▶ AIM OF THE EXERCISE: Below are the records; copy each line in which "tail" occurs.

▶ DATA UNDER STUDY:

*** Block opens ***

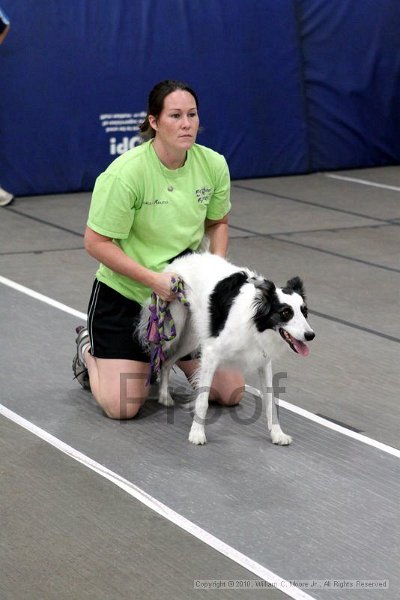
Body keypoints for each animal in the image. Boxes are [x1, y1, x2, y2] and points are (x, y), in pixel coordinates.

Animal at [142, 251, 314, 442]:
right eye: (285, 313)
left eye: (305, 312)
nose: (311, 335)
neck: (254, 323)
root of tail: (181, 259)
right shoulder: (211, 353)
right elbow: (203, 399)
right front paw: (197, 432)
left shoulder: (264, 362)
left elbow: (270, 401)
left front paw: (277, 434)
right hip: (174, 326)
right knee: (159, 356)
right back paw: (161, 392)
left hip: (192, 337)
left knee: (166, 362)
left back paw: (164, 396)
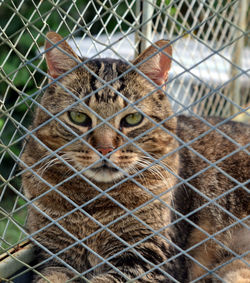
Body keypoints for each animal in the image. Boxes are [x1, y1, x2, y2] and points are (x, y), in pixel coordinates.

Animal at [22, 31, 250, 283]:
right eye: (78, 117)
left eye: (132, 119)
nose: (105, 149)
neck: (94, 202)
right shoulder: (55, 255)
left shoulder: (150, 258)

*** Block closes ***
*** Block opens ***

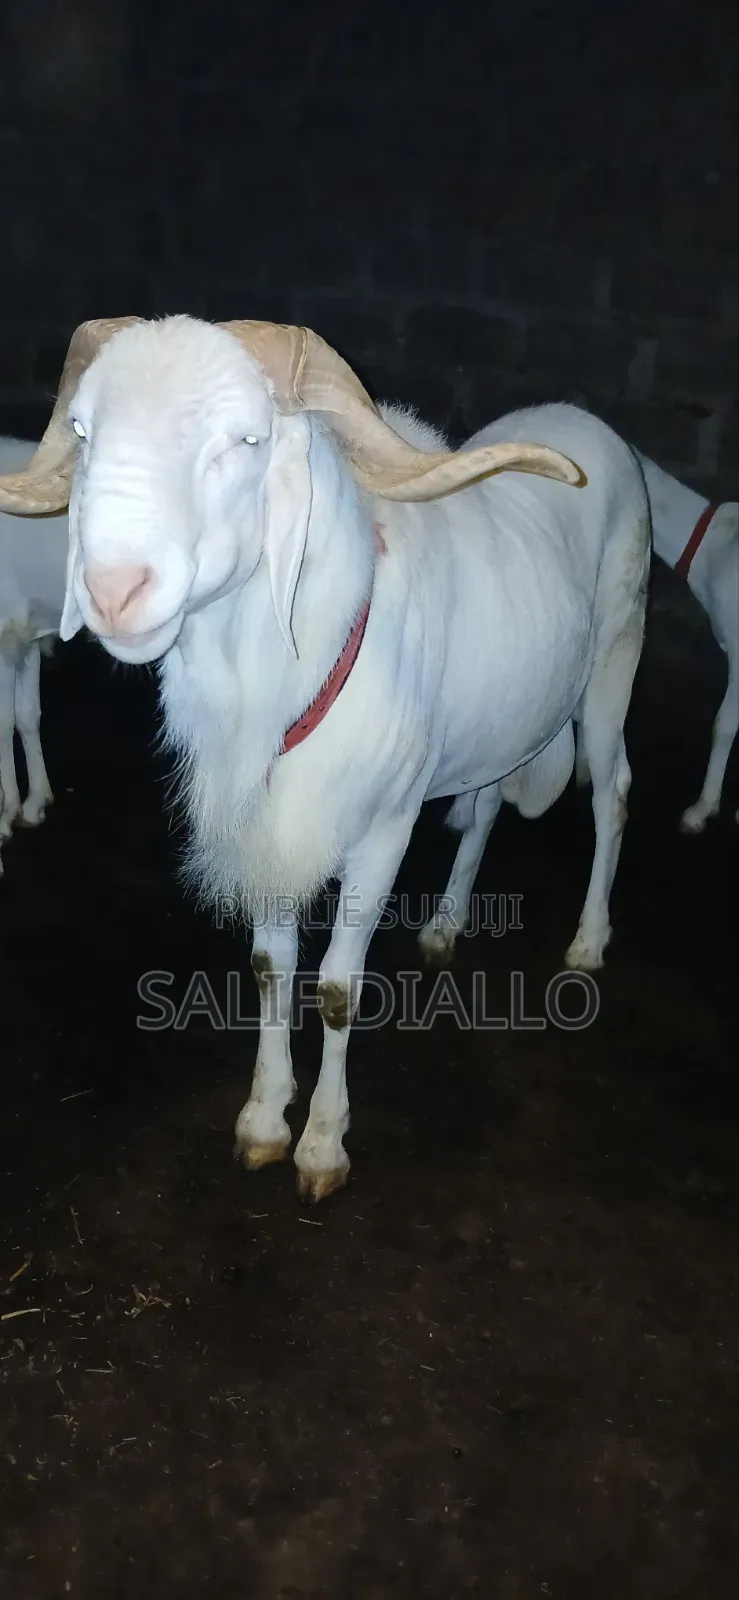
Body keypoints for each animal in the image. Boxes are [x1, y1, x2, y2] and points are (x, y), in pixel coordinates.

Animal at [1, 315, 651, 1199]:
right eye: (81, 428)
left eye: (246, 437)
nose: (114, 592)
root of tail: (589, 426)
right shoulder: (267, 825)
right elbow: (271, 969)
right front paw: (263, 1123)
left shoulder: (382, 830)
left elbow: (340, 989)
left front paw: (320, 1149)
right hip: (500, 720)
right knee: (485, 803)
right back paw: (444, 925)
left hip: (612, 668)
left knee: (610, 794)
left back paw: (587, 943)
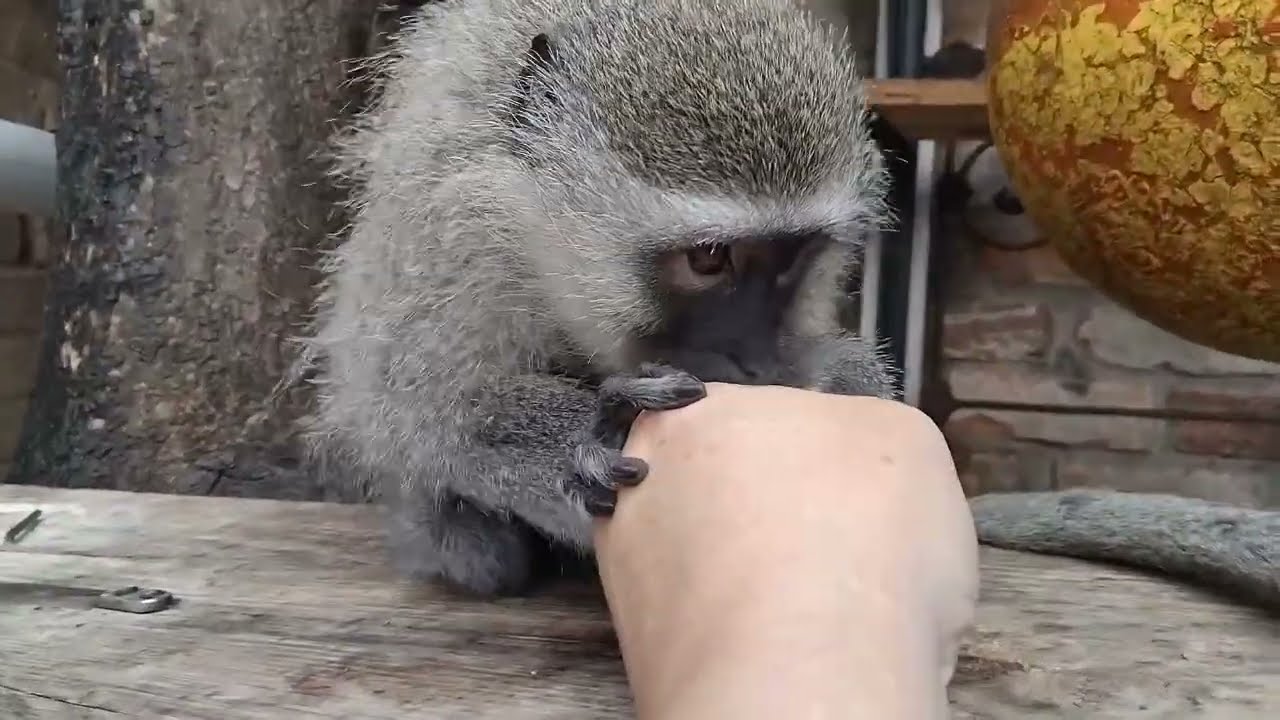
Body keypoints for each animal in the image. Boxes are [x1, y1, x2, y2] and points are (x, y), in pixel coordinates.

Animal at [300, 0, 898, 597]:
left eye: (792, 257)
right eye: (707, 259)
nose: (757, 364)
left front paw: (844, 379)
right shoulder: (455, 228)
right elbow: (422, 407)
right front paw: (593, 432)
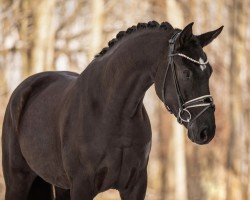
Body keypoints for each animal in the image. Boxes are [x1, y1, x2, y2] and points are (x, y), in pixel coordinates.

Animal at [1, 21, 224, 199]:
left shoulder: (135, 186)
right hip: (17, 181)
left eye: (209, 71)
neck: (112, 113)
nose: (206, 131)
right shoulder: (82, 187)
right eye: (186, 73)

*** Block closes ***
*** Block opens ***

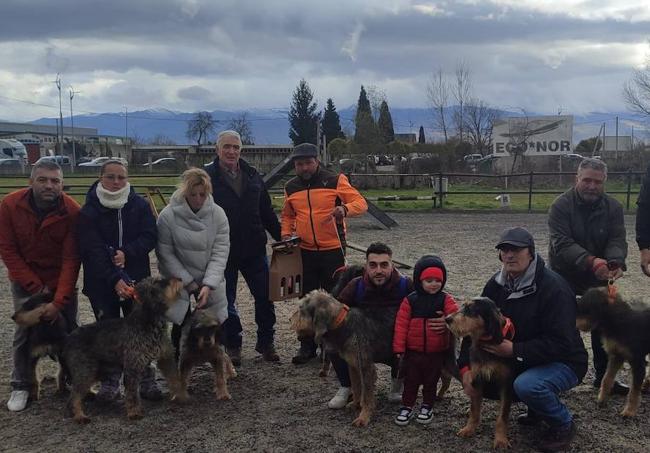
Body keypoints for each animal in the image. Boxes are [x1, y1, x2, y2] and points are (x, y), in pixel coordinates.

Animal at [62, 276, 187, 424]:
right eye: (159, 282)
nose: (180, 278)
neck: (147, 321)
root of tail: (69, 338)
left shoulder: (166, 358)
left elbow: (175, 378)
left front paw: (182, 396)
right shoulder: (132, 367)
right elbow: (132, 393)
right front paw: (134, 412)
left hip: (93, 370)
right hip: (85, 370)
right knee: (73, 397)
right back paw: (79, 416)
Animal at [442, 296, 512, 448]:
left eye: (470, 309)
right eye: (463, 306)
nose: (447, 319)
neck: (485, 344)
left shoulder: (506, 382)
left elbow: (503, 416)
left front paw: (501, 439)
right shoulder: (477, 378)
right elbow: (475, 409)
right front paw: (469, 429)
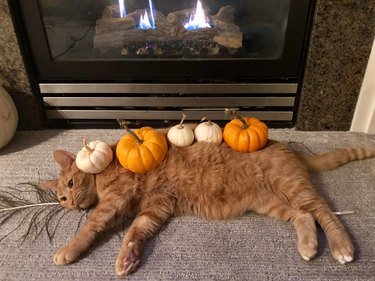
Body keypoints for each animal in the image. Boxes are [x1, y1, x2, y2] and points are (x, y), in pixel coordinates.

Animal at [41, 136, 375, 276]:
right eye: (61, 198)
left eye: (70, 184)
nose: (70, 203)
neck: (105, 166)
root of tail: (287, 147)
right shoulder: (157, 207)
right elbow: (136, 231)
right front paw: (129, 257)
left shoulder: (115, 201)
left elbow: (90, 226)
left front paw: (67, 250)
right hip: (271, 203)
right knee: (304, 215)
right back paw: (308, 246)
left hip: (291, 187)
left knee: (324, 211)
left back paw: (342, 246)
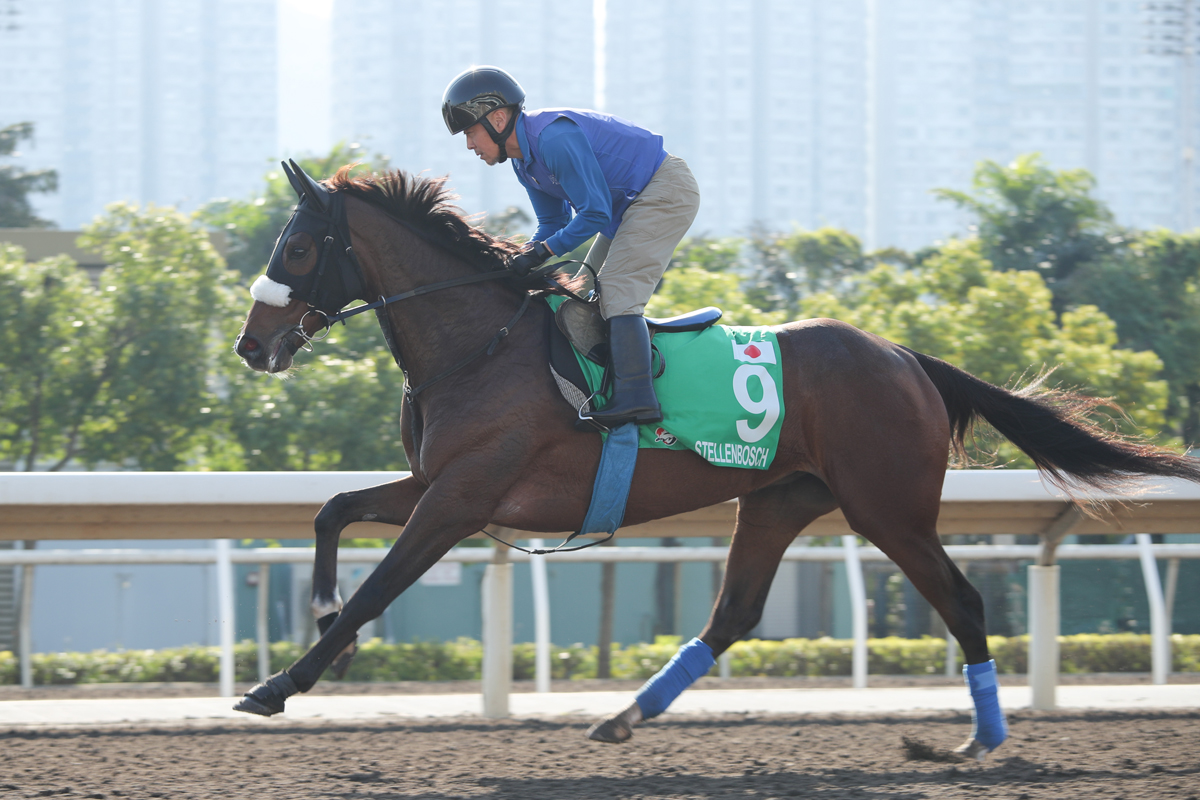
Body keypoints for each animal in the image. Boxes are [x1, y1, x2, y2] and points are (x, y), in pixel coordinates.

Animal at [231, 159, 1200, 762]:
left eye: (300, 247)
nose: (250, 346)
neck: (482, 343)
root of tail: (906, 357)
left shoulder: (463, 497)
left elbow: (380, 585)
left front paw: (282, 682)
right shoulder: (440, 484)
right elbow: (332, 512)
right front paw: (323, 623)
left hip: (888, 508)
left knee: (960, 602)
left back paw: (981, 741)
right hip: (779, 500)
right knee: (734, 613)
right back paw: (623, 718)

*** Block closes ***

▶ RESPONSE BELOW:
root of tail: (181, 259)
root of tail: (589, 426)
root of tail: (69, 338)
root of tail: (287, 147)
root of tail: (906, 357)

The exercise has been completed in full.